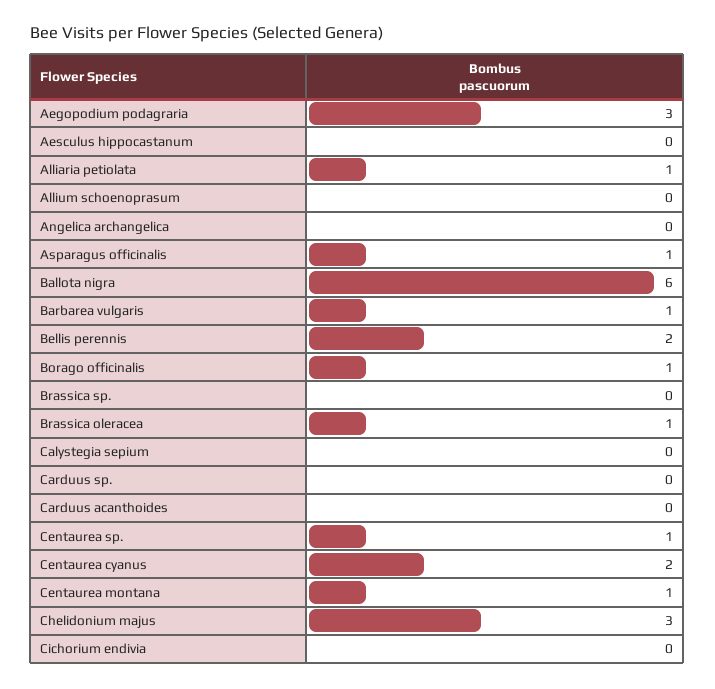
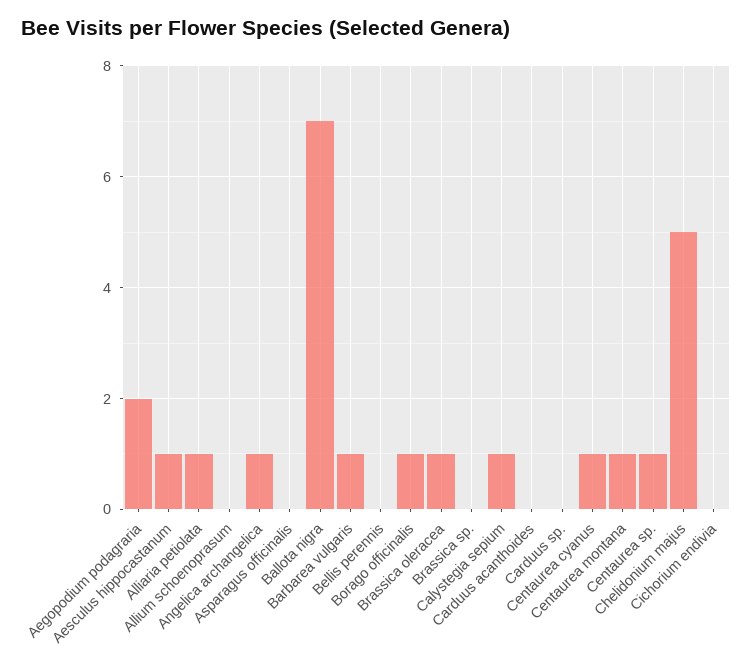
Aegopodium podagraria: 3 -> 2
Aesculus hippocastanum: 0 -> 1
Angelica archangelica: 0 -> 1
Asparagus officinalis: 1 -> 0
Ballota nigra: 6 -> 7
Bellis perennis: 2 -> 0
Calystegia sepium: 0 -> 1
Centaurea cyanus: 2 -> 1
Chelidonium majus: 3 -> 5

(WHAT IS EXPECTED):
Print exactly the lines from the one with "Angelica archangelica: 0 -> 1" through the last line of the material, including both, and no others.

(RESPONSE AREA):
Angelica archangelica: 0 -> 1
Asparagus officinalis: 1 -> 0
Ballota nigra: 6 -> 7
Bellis perennis: 2 -> 0
Calystegia sepium: 0 -> 1
Centaurea cyanus: 2 -> 1
Chelidonium majus: 3 -> 5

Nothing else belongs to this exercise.